Reactive nitrogen species induce nuclear factor-κB-mediated protein degradation in skeletal muscle cells

Abstract

Recently, a role for NF-κB in upregulation of proteolytic systems and protein degradation has emerged. Reactive nitrogen species (RNS) have been demonstrated to induce NF-κB activation. The aim of this study was to investigate whether RNS caused increased proteolysis in skeletal muscle cells, and whether this process was mediated through the activation of NF-κB. Fully differentiated L6 myotubes were treated with NO donor SNAP, peroxynitrite donor SIN-1, and authentic peroxynitrite, in a time-dependent manner. NF-κB activation, the activation of the ubiquitin-proteasome pathway and matrix metalloproteinases, and the levels of muscle-specific proteins (myosin heavy chain and telethonin) were investigated under the conditions of nitrosative stress. RNS donors caused NF-κB activation and increased activation of proteolytic systems, as well as the degradation of muscle-specific proteins.
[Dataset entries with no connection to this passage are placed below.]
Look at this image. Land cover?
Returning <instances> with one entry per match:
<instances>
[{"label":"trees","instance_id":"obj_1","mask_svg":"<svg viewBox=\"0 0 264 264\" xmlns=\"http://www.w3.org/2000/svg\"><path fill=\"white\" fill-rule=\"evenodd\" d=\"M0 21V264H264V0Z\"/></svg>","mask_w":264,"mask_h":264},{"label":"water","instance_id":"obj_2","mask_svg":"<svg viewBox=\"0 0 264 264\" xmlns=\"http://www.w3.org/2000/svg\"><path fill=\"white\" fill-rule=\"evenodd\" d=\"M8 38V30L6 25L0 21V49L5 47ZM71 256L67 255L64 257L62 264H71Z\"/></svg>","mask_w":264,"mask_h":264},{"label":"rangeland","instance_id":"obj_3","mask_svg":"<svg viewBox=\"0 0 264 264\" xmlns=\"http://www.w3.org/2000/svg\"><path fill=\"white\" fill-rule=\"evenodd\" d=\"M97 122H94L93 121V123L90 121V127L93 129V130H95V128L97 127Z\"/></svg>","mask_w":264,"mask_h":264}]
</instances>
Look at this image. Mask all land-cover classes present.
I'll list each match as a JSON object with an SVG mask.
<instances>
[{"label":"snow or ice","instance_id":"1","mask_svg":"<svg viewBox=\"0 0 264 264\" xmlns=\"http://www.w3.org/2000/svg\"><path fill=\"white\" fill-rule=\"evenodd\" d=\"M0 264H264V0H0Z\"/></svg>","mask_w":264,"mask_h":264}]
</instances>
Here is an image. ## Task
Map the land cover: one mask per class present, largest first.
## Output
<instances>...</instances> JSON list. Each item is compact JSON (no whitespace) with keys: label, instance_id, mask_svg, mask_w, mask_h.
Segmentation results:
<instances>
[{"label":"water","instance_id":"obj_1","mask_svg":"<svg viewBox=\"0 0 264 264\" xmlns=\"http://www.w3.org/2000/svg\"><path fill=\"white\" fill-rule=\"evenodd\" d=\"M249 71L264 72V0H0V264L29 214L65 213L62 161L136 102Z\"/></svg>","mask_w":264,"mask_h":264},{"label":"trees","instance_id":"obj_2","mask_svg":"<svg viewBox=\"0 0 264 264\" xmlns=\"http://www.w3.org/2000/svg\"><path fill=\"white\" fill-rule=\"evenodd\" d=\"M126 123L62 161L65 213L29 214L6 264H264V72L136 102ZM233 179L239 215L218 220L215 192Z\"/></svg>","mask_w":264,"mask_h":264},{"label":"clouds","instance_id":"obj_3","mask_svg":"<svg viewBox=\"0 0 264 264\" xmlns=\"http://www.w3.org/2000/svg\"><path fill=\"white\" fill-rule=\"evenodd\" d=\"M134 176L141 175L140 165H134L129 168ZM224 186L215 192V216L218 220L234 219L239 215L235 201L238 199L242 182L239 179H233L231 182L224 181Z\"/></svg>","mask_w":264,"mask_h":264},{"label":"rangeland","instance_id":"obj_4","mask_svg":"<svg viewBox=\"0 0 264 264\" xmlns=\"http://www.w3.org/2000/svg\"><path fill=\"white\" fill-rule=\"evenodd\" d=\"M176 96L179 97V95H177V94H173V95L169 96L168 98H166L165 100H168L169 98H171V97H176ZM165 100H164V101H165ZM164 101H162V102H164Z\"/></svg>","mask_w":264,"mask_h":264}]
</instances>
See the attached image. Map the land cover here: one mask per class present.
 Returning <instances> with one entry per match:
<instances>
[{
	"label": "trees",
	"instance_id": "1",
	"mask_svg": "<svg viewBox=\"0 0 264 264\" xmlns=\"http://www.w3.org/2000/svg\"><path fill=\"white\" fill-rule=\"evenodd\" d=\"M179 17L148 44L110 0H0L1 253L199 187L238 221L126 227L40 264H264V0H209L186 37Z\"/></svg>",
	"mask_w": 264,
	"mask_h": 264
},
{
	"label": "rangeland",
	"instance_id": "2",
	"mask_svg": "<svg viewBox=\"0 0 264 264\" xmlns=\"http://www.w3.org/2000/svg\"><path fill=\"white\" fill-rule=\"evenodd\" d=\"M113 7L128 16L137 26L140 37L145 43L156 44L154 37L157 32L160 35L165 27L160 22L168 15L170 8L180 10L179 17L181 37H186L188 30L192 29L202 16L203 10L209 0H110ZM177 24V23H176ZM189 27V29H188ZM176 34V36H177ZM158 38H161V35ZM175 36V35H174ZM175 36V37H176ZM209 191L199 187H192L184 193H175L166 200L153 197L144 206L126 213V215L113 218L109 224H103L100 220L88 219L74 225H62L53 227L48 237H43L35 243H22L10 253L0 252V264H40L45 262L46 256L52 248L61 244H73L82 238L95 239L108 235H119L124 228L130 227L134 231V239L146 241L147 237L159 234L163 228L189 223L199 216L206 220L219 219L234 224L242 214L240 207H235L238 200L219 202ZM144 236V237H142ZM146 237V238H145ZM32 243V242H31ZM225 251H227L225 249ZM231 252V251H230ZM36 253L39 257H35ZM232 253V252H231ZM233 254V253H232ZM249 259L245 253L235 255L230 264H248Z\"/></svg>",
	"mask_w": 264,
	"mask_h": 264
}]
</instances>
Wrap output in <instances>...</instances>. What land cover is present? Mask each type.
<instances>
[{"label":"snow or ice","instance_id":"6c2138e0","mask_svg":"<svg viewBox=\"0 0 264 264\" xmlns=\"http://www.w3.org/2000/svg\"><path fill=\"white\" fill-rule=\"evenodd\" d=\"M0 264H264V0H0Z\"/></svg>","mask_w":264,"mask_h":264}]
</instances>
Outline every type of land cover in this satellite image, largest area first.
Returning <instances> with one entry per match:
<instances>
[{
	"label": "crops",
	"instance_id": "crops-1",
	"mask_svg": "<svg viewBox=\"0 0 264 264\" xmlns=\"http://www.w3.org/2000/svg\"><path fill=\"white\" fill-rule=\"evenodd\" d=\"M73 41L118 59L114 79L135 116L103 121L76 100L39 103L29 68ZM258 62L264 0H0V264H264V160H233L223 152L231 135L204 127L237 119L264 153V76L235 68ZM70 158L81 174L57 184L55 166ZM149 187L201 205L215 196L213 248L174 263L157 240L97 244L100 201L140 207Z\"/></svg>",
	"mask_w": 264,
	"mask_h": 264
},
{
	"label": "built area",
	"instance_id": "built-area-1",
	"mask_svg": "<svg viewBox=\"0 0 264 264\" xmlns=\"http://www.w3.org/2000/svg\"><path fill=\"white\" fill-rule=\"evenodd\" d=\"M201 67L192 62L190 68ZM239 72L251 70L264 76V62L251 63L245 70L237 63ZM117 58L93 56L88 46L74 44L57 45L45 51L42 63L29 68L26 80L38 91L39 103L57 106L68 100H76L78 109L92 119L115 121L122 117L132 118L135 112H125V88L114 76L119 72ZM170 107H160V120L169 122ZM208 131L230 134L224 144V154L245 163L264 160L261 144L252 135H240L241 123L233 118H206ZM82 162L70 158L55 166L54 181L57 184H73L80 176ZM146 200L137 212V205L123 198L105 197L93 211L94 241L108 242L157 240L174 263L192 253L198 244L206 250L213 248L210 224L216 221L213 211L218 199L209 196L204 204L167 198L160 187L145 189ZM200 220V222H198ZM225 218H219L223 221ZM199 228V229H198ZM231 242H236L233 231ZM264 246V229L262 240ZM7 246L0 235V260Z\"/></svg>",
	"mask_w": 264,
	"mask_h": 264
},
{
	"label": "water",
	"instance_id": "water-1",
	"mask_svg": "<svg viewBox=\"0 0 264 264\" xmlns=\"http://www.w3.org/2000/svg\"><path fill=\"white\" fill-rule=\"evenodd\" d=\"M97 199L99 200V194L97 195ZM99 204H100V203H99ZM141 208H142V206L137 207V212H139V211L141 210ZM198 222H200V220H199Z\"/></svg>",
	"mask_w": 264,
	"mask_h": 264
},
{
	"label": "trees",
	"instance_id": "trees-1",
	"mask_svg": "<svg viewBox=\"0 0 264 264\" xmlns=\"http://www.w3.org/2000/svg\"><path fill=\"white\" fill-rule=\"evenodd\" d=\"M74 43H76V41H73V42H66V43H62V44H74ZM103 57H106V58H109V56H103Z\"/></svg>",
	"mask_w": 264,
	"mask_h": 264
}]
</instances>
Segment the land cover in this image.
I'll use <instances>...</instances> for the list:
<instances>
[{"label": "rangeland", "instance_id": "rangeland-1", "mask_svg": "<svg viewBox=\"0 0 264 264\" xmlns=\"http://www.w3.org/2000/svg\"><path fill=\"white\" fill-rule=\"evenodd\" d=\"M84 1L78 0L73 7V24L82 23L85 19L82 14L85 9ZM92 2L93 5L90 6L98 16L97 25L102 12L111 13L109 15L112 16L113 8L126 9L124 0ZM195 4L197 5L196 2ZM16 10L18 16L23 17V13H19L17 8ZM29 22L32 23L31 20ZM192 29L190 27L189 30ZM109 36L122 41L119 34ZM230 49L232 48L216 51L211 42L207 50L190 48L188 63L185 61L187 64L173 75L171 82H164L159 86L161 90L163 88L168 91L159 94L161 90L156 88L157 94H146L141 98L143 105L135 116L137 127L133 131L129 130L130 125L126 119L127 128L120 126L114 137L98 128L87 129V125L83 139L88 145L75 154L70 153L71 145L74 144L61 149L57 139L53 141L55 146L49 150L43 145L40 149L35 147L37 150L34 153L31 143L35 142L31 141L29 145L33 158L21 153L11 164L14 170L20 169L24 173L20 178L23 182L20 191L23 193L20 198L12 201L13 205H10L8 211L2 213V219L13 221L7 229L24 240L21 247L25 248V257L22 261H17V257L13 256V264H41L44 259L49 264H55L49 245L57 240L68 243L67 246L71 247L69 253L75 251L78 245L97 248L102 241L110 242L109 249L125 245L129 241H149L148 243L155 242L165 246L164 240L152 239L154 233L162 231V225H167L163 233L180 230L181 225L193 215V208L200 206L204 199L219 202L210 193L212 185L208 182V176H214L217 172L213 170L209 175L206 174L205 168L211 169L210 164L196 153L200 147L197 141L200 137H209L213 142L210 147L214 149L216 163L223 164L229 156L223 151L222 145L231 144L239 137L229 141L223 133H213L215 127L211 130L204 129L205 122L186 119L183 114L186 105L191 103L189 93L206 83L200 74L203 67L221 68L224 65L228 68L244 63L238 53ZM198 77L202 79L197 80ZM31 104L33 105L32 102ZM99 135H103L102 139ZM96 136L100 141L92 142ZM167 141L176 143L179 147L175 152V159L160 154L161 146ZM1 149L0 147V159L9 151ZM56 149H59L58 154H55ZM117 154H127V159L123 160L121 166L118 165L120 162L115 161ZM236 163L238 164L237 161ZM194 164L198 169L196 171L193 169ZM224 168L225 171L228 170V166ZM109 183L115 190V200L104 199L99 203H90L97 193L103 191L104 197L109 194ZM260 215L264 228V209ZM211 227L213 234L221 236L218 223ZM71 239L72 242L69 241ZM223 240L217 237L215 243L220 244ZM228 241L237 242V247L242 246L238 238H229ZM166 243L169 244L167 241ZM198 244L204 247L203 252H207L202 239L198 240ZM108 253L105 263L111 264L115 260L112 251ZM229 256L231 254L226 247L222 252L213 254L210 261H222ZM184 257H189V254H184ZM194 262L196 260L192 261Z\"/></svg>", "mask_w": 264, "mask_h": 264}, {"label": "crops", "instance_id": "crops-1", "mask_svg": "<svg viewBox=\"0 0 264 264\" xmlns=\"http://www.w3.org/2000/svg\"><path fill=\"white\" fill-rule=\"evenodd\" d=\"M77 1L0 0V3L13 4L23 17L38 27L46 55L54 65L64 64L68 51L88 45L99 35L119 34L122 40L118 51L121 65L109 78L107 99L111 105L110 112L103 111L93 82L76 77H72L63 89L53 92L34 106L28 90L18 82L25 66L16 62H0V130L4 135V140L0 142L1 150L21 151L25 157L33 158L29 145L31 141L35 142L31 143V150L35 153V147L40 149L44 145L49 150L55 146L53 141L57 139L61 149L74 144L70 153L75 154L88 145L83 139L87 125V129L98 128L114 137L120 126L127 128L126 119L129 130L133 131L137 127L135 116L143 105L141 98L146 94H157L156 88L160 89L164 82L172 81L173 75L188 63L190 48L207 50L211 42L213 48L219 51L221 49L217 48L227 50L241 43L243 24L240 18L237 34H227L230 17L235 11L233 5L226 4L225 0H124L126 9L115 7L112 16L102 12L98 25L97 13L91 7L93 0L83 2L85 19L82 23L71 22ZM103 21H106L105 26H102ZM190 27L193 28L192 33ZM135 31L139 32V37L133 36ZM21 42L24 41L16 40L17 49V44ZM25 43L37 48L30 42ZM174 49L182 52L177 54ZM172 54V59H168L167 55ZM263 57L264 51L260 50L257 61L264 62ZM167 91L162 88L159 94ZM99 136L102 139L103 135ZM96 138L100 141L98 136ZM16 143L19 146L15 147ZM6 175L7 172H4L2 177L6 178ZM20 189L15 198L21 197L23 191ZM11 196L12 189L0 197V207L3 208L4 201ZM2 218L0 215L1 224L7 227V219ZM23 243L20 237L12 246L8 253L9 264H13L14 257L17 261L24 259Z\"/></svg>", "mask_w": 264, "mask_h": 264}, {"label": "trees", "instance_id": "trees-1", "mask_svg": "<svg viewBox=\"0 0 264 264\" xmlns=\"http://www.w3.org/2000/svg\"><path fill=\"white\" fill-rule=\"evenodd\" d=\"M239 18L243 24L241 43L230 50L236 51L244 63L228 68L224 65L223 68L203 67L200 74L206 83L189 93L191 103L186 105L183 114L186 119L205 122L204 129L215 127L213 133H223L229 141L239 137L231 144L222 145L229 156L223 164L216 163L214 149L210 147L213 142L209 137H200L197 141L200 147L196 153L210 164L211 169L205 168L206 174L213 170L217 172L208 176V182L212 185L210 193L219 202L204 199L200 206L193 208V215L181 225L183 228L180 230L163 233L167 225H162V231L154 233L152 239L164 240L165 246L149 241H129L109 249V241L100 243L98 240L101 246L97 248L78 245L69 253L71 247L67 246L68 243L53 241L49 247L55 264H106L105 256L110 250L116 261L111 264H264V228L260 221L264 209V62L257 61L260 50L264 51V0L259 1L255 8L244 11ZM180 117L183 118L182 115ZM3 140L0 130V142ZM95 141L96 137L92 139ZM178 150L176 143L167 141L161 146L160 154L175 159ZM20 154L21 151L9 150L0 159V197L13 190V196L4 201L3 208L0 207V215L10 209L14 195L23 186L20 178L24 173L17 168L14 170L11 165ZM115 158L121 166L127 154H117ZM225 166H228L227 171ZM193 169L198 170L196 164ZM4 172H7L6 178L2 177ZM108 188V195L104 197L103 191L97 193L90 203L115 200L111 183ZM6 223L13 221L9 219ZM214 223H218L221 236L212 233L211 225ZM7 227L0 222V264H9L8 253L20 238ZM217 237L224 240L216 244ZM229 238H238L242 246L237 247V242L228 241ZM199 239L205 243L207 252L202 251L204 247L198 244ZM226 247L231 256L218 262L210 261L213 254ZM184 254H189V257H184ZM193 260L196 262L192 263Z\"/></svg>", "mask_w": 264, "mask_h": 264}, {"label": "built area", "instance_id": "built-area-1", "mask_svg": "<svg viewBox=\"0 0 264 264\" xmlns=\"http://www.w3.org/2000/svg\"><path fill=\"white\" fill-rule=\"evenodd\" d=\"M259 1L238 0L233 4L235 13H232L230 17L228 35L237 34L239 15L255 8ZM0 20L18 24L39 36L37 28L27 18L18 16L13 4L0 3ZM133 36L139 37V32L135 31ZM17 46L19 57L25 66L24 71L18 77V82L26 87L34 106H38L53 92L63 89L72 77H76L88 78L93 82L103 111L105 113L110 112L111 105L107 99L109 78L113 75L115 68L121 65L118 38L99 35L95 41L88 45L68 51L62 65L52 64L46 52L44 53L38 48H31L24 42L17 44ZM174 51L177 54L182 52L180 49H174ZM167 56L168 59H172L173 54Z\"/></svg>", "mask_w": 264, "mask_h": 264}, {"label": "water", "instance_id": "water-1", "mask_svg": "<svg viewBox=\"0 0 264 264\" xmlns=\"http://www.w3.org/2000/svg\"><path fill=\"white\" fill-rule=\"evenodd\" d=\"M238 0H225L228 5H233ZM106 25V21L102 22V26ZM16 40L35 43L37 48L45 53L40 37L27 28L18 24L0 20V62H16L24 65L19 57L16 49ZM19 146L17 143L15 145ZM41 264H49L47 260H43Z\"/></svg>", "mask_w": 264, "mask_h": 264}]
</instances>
Antioxidant treatment, tyrosine nitration inhibition, and NF-κB molecular inhibition were proven effective in downregulation of NF-κB activation and slowing down the degradation of muscle-specific proteins. Peroxynitrite, but not NO, causes proteolytic system activation and the degradation of muscle-specific proteins in cultured myotubes, mediated through NF-κB. NF-κB inhibition by antioxidants, tyrosine nitration, and molecular inhibitors may be beneficial for decreasing the extent of muscle damage induced by RNS.